Marinha dos EUA alerta Congresso sobre construção da maior barreira nuclear da história pela China sob o mar
Transformações estratégicas no domínio submarino estão moldando o futuro militar global.
Sob a superfície do oceano, uma das competições tecnológicas mais silenciosas e decisivas do planeta está em curso. Submarinos nucleares podem permanecer submersos por meses, viajar meio mundo sem serem detectados e lançar mísseis a milhares de quilômetros de distância. Portanto, cada novo avanço submarino frequentemente prenuncia mudanças muito maiores no equilíbrio estratégico global.
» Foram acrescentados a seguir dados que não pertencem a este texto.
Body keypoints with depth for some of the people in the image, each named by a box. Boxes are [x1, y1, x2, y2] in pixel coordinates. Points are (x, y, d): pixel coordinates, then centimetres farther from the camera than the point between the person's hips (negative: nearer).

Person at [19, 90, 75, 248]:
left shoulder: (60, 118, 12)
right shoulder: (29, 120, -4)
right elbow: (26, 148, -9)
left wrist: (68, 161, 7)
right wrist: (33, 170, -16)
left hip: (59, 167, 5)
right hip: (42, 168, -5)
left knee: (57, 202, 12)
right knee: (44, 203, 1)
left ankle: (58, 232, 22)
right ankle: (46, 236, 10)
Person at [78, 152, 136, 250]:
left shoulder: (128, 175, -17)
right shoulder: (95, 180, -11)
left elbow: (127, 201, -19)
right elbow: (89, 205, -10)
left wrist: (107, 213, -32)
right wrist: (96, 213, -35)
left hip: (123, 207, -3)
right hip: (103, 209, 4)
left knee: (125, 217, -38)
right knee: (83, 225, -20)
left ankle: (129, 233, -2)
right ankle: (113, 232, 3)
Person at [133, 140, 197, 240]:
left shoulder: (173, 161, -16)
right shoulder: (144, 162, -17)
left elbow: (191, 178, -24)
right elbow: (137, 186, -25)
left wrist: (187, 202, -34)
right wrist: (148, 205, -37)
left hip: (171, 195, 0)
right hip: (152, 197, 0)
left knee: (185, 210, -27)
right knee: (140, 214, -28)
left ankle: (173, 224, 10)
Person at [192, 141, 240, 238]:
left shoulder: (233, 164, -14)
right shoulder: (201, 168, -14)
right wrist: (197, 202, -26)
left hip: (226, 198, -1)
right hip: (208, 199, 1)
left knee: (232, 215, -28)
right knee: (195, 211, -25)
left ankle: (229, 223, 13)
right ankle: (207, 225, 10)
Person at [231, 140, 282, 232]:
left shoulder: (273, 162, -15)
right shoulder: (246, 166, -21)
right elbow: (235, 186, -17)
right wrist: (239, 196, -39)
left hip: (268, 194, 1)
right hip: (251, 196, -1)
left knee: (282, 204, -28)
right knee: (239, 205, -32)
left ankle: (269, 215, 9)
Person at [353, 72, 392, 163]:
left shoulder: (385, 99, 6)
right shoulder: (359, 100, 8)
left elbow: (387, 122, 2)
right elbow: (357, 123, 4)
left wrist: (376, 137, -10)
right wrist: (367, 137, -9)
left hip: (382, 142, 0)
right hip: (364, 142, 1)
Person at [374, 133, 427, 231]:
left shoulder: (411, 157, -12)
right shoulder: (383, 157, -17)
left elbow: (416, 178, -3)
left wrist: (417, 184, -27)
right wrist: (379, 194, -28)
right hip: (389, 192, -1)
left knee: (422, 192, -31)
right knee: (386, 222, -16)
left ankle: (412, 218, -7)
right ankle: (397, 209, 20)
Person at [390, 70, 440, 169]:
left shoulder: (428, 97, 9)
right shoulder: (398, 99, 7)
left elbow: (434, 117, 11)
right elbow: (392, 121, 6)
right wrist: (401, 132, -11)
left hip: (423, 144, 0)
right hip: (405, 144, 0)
Enquanto grande parte da atenção internacional está voltada para os conflitos imediatos no Oriente Médio, outra preocupação estratégica, muito mais profunda, começa a tomar forma em Washington. Comandantes da Marinha dos EUA alertaram que o equilíbrio militar no fundo do mar está mudando rapidamente e que a China está acelerando um processo de transformação que poderá alterar a dissuasão nuclear global nas próximas décadas. A ausência de resposta por parte da China a esses alertas destaca a gravidade da situação.
A China já possui uma das maiores frotas de submarinos do mundo e está expandindo rapidamente graças a investimentos maciços em seus estaleiros militares. A produção de submarinos nucleares aumentou significativamente, com projeções indicando que a frota poderá atingir cerca de 70 unidades até o final desta década e perto de 80 até 2035. Embora os Estados Unidos ainda mantenham uma vantagem tecnológica e operacional na guerra submarina, o crescimento da capacidade industrial da China está reduzindo essa diferença e forçando Washington a reavaliar o equilíbrio estratégico no Pacífico.
Uma das mudanças mais importantes é estrutural. Por décadas, a frota de submarinos chinesa dependia de embarcações diesel-elétricas, que, embora mais baratas, possuem menor alcance e precisam emergir com frequência. Agora, Pequim está impulsionando uma mudança estratégica em direção a submarinos movidos a energia nuclear, capazes de permanecer submersos por longos períodos e operar a grandes distâncias de suas bases. Essa mudança permitirá que a marinha chinesa projete uma presença além de seu entorno imediato, complicando as operações navais dos EUA em várias regiões.
O salto tecnológico virá com novas gerações de submarinos que começarão a entrar em serviço entre o final desta década e a década de 2030. Entre eles, destacam-se o Tipo 095 e o Tipo 096, projetados para transportar mísseis balísticos nucleares de longo alcance. Essas embarcações poderão atacar grandes áreas do território americano mesmo operando em águas próximas à China, que são muito mais bem protegidas por suas defesas navais e aéreas. Essa capacidade reforçaria significativamente a credibilidade da dissuasão nuclear chinesa.
Além da construção de mais submarinos, a China está desenvolvendo uma extensa rede de sensores no fundo do mar, incluindo cabos de vigilância, boias conectadas por satélite e veículos subaquáticos não tripulados. Este sistema, descrito como uma “Grande Muralha Subaquática”, permitirá à China monitorar rotas marítimas estratégicas, rastrear submarinos estrangeiros e proteger sua própria frota nuclear enquanto patrulha águas relativamente seguras.
O resultado dessa transformação deverá ficar claro na próxima década. À medida que o número de submarinos nucleares aumenta e a rede de sensores subaquáticos é implantada, a China poderá estender sua presença submarina muito além da primeira cadeia de ilhas no Pacífico Ocidental. As previsões indicam que, até 2040, os submarinos chineses poderão operar com mais frequência no Oceano Índico, no Ártico e até mesmo no Atlântico. Se essa tendência se concretizar, o equilíbrio naval global poderá entrar em uma nova fase marcada por uma formidável competição submarina entre as duas maiores potências mundiais.